Trainor is asking this: Are we looking for the kind of communalism that marked American life in the beginning of the last century, when families lived with or nearby each other, neighbors helped one another, and people intrinsically trusted the government to be benevolent and generous? And does that desire to be close to others both encourage today’s parents to dote on their children and allow the children to stay close and reliant on their parents? A century ago, there was nothing wrong with, say, expecting your parents to help raise your children or provide you with a job. This gave people a sense of kinship and lineage. It sounds much more pleasant than the current overarching sense of alienation and existential loneliness.
4. These kids benefit from doing stuff they’re not good at.
Yes, our kids tend to have too many activities, leaving them without enough unstructured play time. But it also pushes them to persevere at pursuits they might not have thought of on their own, even though they may not excel at them. Thirty years ago, kids tended to gravitate toward one pastime—usually something they had an affinity for—and stuck with it. We rarely tried our hands at many different sports or arts, and as as result we were less well-rounded.
There are real benefits to doing something you’re bad at. It increases resilience, teaches how to hold onto self-esteem, and reduces perfectionism. To be the slowest runner on the soccer field week after week demands a huge amount of persistence, which years later can give kids a major leg up in the business world.
5. These kids have tried a little of everything and thus are better equipped to make good career choices.
Speaking of the business world, trying their hand at so many recreational activities may also help this generation of children to pick job fields. Compared to teens of the past, they may have a higher awareness of themselves at a young age. The parents who have driven them to music lessons, football games, and chess club meetings have instilled in these kids the knowledge that they are good at organization, perhaps, or lousy at spatial relations. These pieces of information give them a sense of what they have to offer to employers and which fields might be best avoided.

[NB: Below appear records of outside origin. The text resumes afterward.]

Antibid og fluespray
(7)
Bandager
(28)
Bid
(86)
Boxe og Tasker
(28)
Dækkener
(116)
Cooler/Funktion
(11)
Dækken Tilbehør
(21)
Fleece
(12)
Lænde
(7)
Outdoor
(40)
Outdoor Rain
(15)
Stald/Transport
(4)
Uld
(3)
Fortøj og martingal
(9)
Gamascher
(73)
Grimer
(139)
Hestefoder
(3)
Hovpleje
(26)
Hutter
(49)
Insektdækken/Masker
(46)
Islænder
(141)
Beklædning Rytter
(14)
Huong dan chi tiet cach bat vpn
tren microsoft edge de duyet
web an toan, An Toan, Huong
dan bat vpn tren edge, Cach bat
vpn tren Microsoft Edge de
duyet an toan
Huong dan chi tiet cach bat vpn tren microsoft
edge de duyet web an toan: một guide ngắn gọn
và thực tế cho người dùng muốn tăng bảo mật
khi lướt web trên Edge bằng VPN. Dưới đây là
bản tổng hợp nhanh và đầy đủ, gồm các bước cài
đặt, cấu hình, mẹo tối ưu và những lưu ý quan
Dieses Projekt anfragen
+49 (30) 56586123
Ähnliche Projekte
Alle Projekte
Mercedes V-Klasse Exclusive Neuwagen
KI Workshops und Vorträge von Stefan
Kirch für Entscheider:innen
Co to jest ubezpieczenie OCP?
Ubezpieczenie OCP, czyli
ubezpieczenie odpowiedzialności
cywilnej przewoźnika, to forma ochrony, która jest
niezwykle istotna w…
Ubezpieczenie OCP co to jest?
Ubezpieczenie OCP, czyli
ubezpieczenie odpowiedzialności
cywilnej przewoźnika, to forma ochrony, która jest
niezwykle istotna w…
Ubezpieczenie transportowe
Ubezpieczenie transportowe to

6. These kids will take care of us (and pass on the same family values).
Finally, there’s an upside to parents as well as to kids. In addition to having children who like us and want to stay in touch, we may also be creating a community with an overall sense of family connectedness. As they grow, children who were parented closely often want to remain close. Perhaps this will diminish the fears we have about an aging society, where seniors become lonely and neglected. Perhaps, just perhaps, helicoptered children may someday hover over their parents and return the favor.

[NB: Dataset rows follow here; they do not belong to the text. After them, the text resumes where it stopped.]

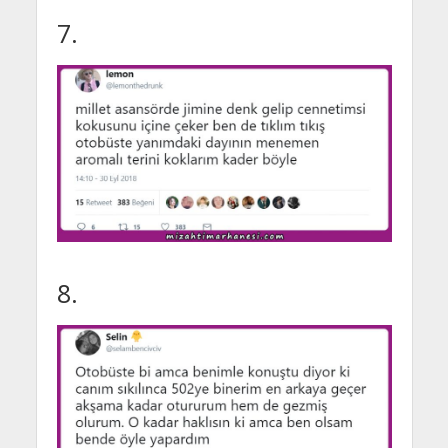
7.
8.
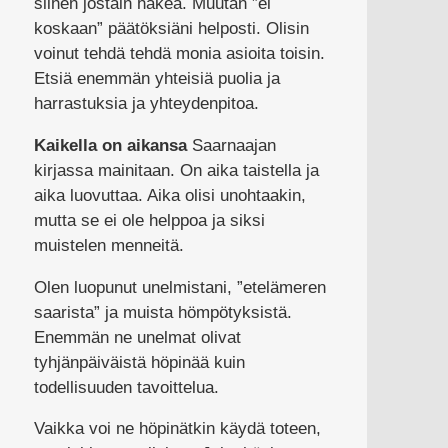
siihen jostain hakea. Muutan ”ei
koskaan” päätöksiäni helposti. Olisin
voinut tehdä tehdä monia asioita toisin.
Etsiä enemmän yhteisiä puolia ja
harrastuksia ja yhteydenpitoa.
Kaikella on aikansa
Saarnaajan
kirjassa mainitaan. On aika taistella ja
aika luovuttaa. Aika olisi unohtaakin,
mutta se ei ole helppoa ja siksi
muistelen menneitä.
Olen luopunut unelmistani, ”etelämeren
saarista” ja muista hömpötyksistä.
Enemmän ne unelmat olivat
tyhjänpäiväistä höpinää kuin
todellisuuden tavoittelua.
Vaikka voi ne höpinätkin käydä toteen,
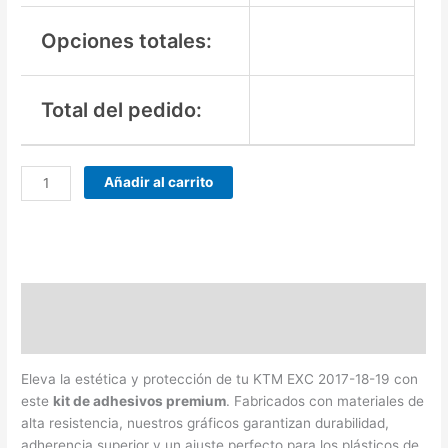
Opciones totales:
Total del pedido:
Añadir al carrito
Descripción
Valoraciones (0)
Eleva la estética y protección de tu KTM EXC 2017-18-19 con
este
kit de adhesivos premium
. Fabricados con materiales de
alta resistencia, nuestros gráficos garantizan durabilidad,
adherencia superior y un ajuste perfecto para los plásticos de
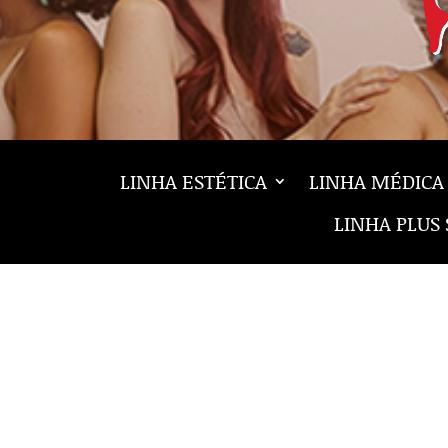
LINHA ESTÉTICA
LINHA MÉDICA
LINHA PLUS 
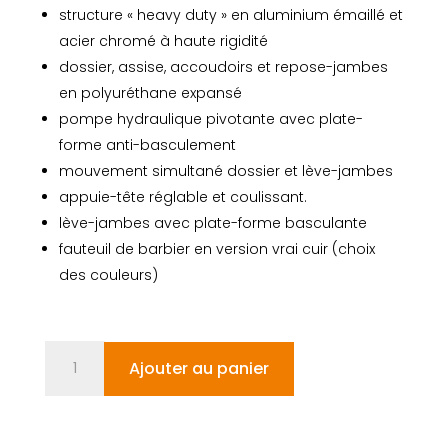
structure « heavy duty » en aluminium émaillé et
acier chromé à haute rigidité
dossier, assise, accoudoirs et repose-jambes
en polyuréthane expansé
pompe hydraulique pivotante avec plate-
forme anti-basculement
mouvement simultané dossier et lève-jambes
appuie-tête réglable et coulissant.
lève-jambes avec plate-forme basculante
fauteuil de barbier en version vrai cuir (choix
des couleurs)
quantité
Ajouter au panier
de
ZERBINI
1906
LIMITED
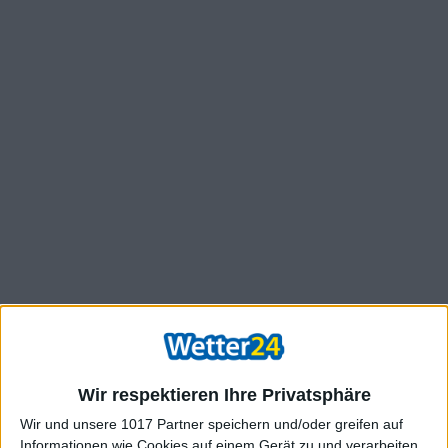
Wir respektieren Ihre Privatsphäre
Wir und unsere 1017 Partner speichern und/oder greifen auf
Informationen wie Cookies auf einem Gerät zu und verarbeiten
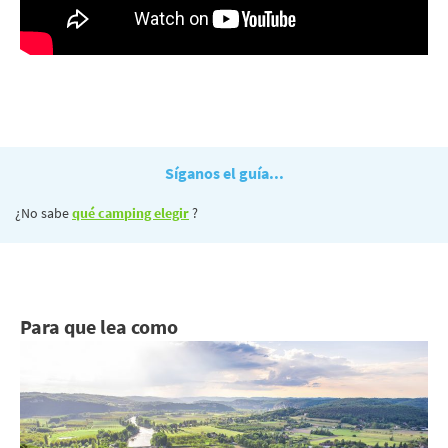
Síganos el guía...
¿No sabe
qué camping elegir
?
Para que lea como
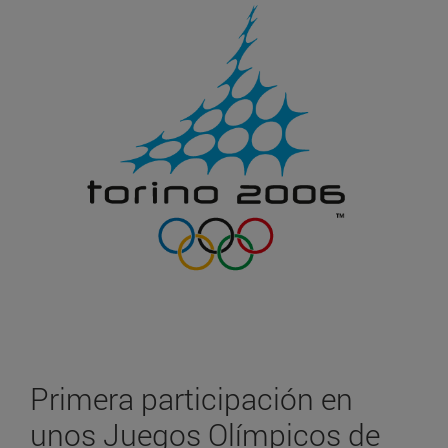
Primera participación en
unos Juegos Olímpicos de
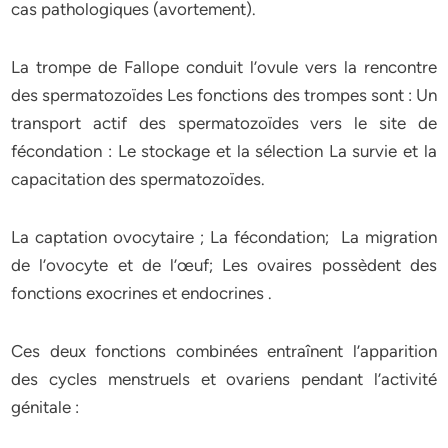
cas pathologiques (avortement).
La trompe de Fallope conduit l’ovule vers la rencontre
des spermatozoïdes Les fonctions des trompes sont : Un
transport actif des spermatozoïdes vers le site de
fécondation : Le stockage et la sélection La survie et la
capacitation des spermatozoïdes.
La captation ovocytaire ; La fécondation; La migration
de l’ovocyte et de l’œuf; Les ovaires possèdent des
fonctions exocrines et endocrines .
Ces deux fonctions combinées entraînent l’apparition
des cycles menstruels et ovariens pendant l’activité
génitale :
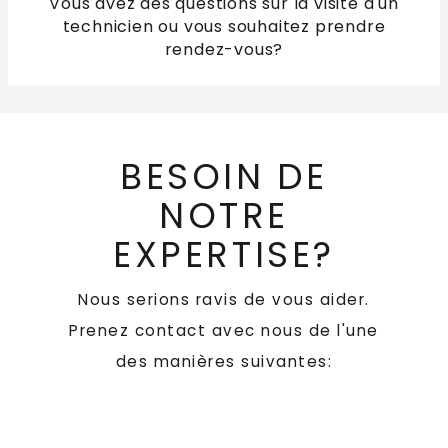
Vous avez des questions sur la visite d'un
technicien ou vous souhaitez prendre
rendez-vous?
BESOIN DE
NOTRE
EXPERTISE?
Nous serions ravis de vous aider.
Prenez contact avec nous de l'une
des manières suivantes:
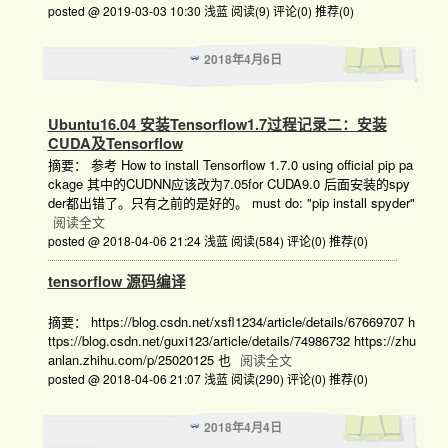
posted @ 2019-03-03 10:30 浅蓝
阅读(9)
评论(0)
推荐(0)
2018年4月6日
Ubuntu16.04 安装Tensorflow1.7过程记录二：安装
CUDA及Tensorflow
摘要： 参考 How to install Tensorflow 1.7.0 using official pip pa
ckage 其中的CUDNN应该改为7.05for CUDA9.0 后面安装的spy
der都出错了。只有之前的是好的。 must do: "pip install spyder"
阅读全文
posted @ 2018-04-06 21:24 浅蓝
阅读(584)
评论(0)
推荐(0)
tensorflow 源码编译
摘要： https://blog.csdn.net/xsfl1234/article/details/67669707 h
ttps://blog.csdn.net/guxi123/article/details/74986732 https://zhu
anlan.zhihu.com/p/25020125 也
阅读全文
posted @ 2018-04-06 21:07 浅蓝
阅读(290)
评论(0)
推荐(0)
2018年4月4日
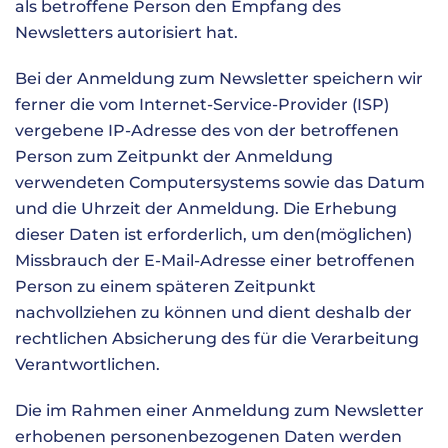
als betroffene Person den Empfang des
Newsletters autorisiert hat.
Bei der Anmeldung zum Newsletter speichern wir
ferner die vom Internet-Service-Provider (ISP)
vergebene IP-Adresse des von der betroffenen
Person zum Zeitpunkt der Anmeldung
verwendeten Computersystems sowie das Datum
und die Uhrzeit der Anmeldung. Die Erhebung
dieser Daten ist erforderlich, um den(möglichen)
Missbrauch der E-Mail-Adresse einer betroffenen
Person zu einem späteren Zeitpunkt
nachvollziehen zu können und dient deshalb der
rechtlichen Absicherung des für die Verarbeitung
Verantwortlichen.
Die im Rahmen einer Anmeldung zum Newsletter
erhobenen personenbezogenen Daten werden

There’s a lot of fear in society about the ways technology creates distance and isolation. We look at the younger generations with their heads buried in their phones and wonder if they will know how to make conversation or form connections. But we forget that, even on those phones, they are in constant communication—not only with their friends, but with us. Through this lens, helicopter parenting might be considered an antidote to the loneliness of the digital age, a way to create snug, loving bonds with our children.